Fascinatingly, the report shows that just 54 percent of all necessary venues actually exist when a city decides to bid. What that means is that bid cities planned to spend an average of about $400 million for Winter Games sports venues. The venues mostly missing? Ice halls. The problem? Who needs big ice arenas after a Games?
The dilemma? It’s a “lesser of two evils” game, the report says. Temporary venues are simply not cost-efficient, at $1,000 per seat; then again, building and dismantling runs even higher. The answer? More flexibility from the IOC, the report suggests. Soccer games at the Summer Olympics are scattered about a host nation. Why not the same for ice hockey at the Winter Olympics?
As for the delicate subject of the IOC voting itself, the report notes, as everyone involved with the process has long understood, the IOC’s so-called “technical evaluations” — that is, its reviews of a city’s facilities and operational capabilities — can sometimes mean little if nothing when it comes to balloting itself.
Cities with low technical grades have not infrequently emerged as winners — see Sochi 2014 and Rio 2016. Dryly, the report says, “This may, however, be related to the strict prohibition for IOC members to visit bid cities during the bid process,” a subject that may be revisited during the Monaco meeting.
The report says it may be “necessary” to “reconsider” how bid cities are selected. It asks:
What if the IOC split the candidate city vote into two equally weighted parts?
One — representing the technical evaluation, with a ranking of all bid cities?
Two — the vote of the IOC members?
That, while surely provocative, is not the most striking set of observations and recommendations in the report.
“Sustainability,” the report says, is now a buzzword. The IOC talks a lot about it. It even has its own get-together, the IOC World Conference on Sport and the Environment, and gives awards for sustainable initiatives. But, the report says, those awards focus mainly on environmental impact.
That’s not enough, the report says.
Most businesses now have a corporate social responsibility department. The IOC?
Point: the IOC has reached out to the United Nations in multiple ways over the past year. Counterpoint: as the UN’s Environmental Program wrote, according to the report, the Sochi 2014 project marked a “general economic development in which environmental aspects [played] only a minor role.”

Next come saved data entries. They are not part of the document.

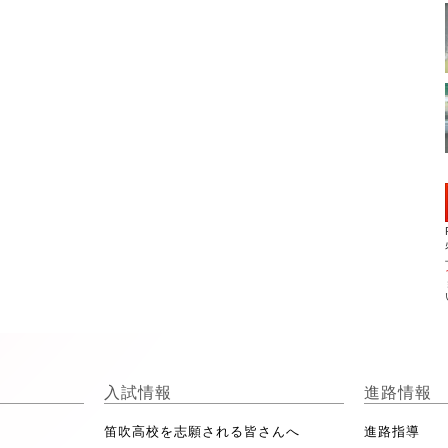
入試情報
進路情報
笛吹高校を志願される皆さんへ
進路指導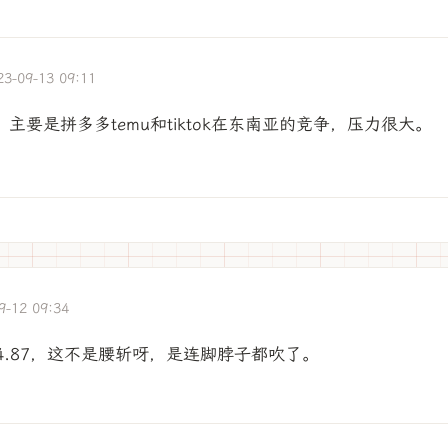
23-09-13 09:11
主要是拼多多temu和tiktok在东南亚的竞争，压力很大。
9-12 09:34
跌到34.87，这不是腰斩呀，是连脚脖子都吹了。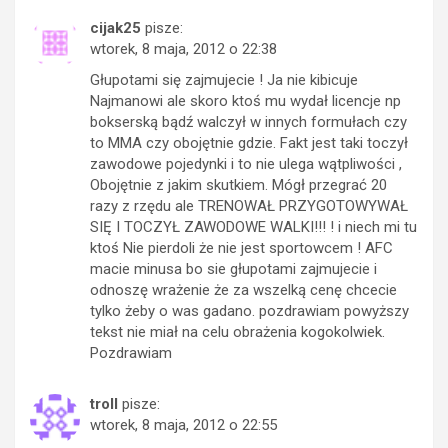
cijak25
pisze:
wtorek, 8 maja, 2012 o 22:38
Głupotami się zajmujecie ! Ja nie kibicuje
Najmanowi ale skoro ktoś mu wydał licencje np
bokserską bądź walczył w innych formułach czy
to MMA czy obojętnie gdzie. Fakt jest taki toczył
zawodowe pojedynki i to nie ulega wątpliwości ,
Obojętnie z jakim skutkiem. Mógł przegrać 20
razy z rzędu ale TRENOWAŁ PRZYGOTOWYWAŁ
SIĘ I TOCZYŁ ZAWODOWE WALKI!!! ! i niech mi tu
ktoś Nie pierdoli że nie jest sportowcem ! AFC
macie minusa bo sie głupotami zajmujecie i
odnoszę wrażenie że za wszelką cenę chcecie
tylko żeby o was gadano. pozdrawiam powyższy
tekst nie miał na celu obrażenia kogokolwiek.
Pozdrawiam
troll
pisze:
wtorek, 8 maja, 2012 o 22:55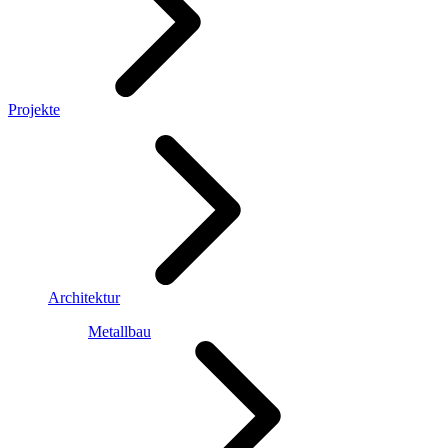
Projekte
Architektur
Metallbau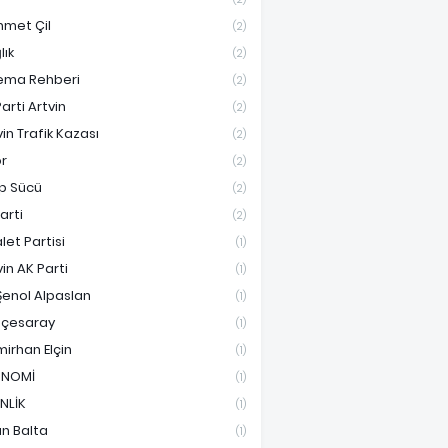
met Çil
(2)
lık
(2)
ema Rehberi
(2)
arti Artvin
(2)
vin Trafik Kazası
(2)
r
(2)
ip Sücü
(2)
Parti
(2)
let Partisi
(1)
vin AK Parti
(1)
Şenol Alpaslan
(1)
çesaray
(1)
irhan Elçin
(1)
ONOMİ
(1)
İNLİK
(1)
an Balta
(1)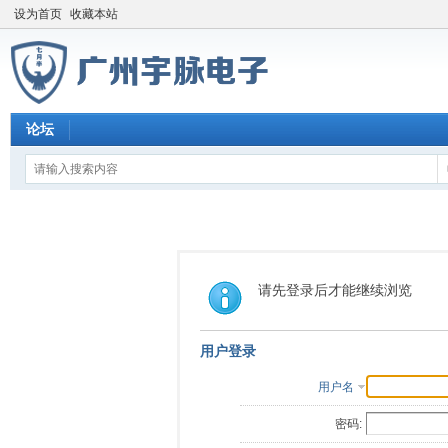
设为首页
收藏本站
论坛
请先登录后才能继续浏览
用户登录
用户名
密码: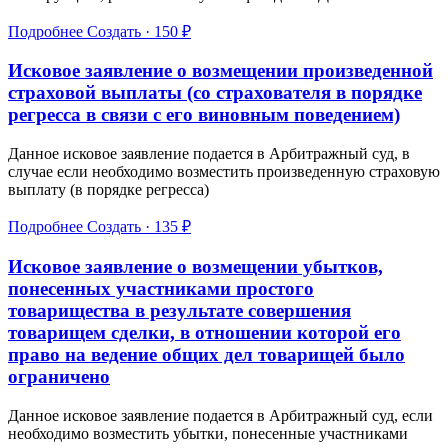
Подробнее
Создать · 150 ₽
Исковое заявление о возмещении произведенной
страховой выплаты (со страхователя в порядке
регресса в связи с его виновным поведением)
Данное исковое заявление подается в Арбитражный суд, в
случае если необходимо возместить произведенную страховую
выплату (в порядке регресса)
Подробнее
Создать · 135 ₽
Исковое заявление о возмещении убытков,
понесенных участниками простого
товарищества в результате совершения
товарищем сделки, в отношении которой его
право на ведение общих дел товарищей было
ограничено
Данное исковое заявление подается в Арбитражный суд, если
необходимо возместить убытки, понесенные участниками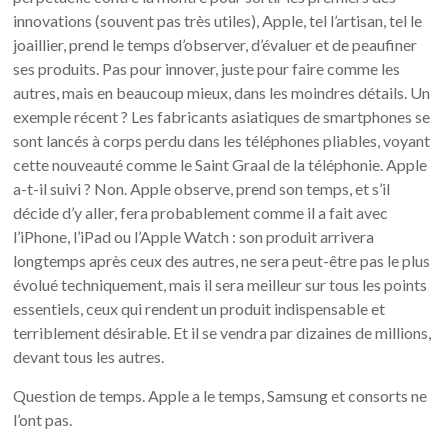
innovations (souvent pas très utiles), Apple, tel l’artisan, tel le
joaillier, prend le temps d’observer, d’évaluer et de peaufiner
ses produits. Pas pour innover, juste pour faire comme les
autres, mais en beaucoup mieux, dans les moindres détails. Un
exemple récent ? Les fabricants asiatiques de smartphones se
sont lancés à corps perdu dans les téléphones pliables, voyant
cette nouveauté comme le Saint Graal de la téléphonie. Apple
a-t-il suivi ? Non. Apple observe, prend son temps, et s’il
décide d’y aller, fera probablement comme il a fait avec
l’iPhone, l’iPad ou l’Apple Watch : son produit arrivera
longtemps après ceux des autres, ne sera peut-être pas le plus
évolué techniquement, mais il sera meilleur sur tous les points
essentiels, ceux qui rendent un produit indispensable et
terriblement désirable. Et il se vendra par dizaines de millions,
devant tous les autres.
Question de temps. Apple a le temps, Samsung et consorts ne
l’ont pas.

It is “very important,” the report says, that “sustainability is understood in the broadest sense possible, including not only environmental but also social, ethical and economical sustainability and thereby also human rights.
“The IOC has to clearly define not only its understanding of sustainability but also its values and goals in this context.”
Further, the report says, the IOC should implement a “comprehensive and transparent” monitoring process — to make sure its defined sustainability, those values and goals, are being maintained during “all phases of bidding, planning and staging” of an Olympics.
It is “crucial” — that word again — that there be “sanction possibilities” for the monitoring body to wield. Again, the report makes plain, this is a credibility issue: “The criterion sustainability, already a critical fact in the public perception, needs to become a ‘hard fact’ within the bidding procedure,” not only part of the bid documents but of the host city contract as well.
Finally, a big-picture point:
Of course, national Olympic committees agree to the Olympic charter. Within the Olympic world, that’s a given. It’s also the case that the IOC can not force country X or Y to “obtain the charter and to value ethical standards and human rights,” for it has no such authority.
But, the report adds in a thought-provoking notion, it is “responsible that the Olympic Games do so.”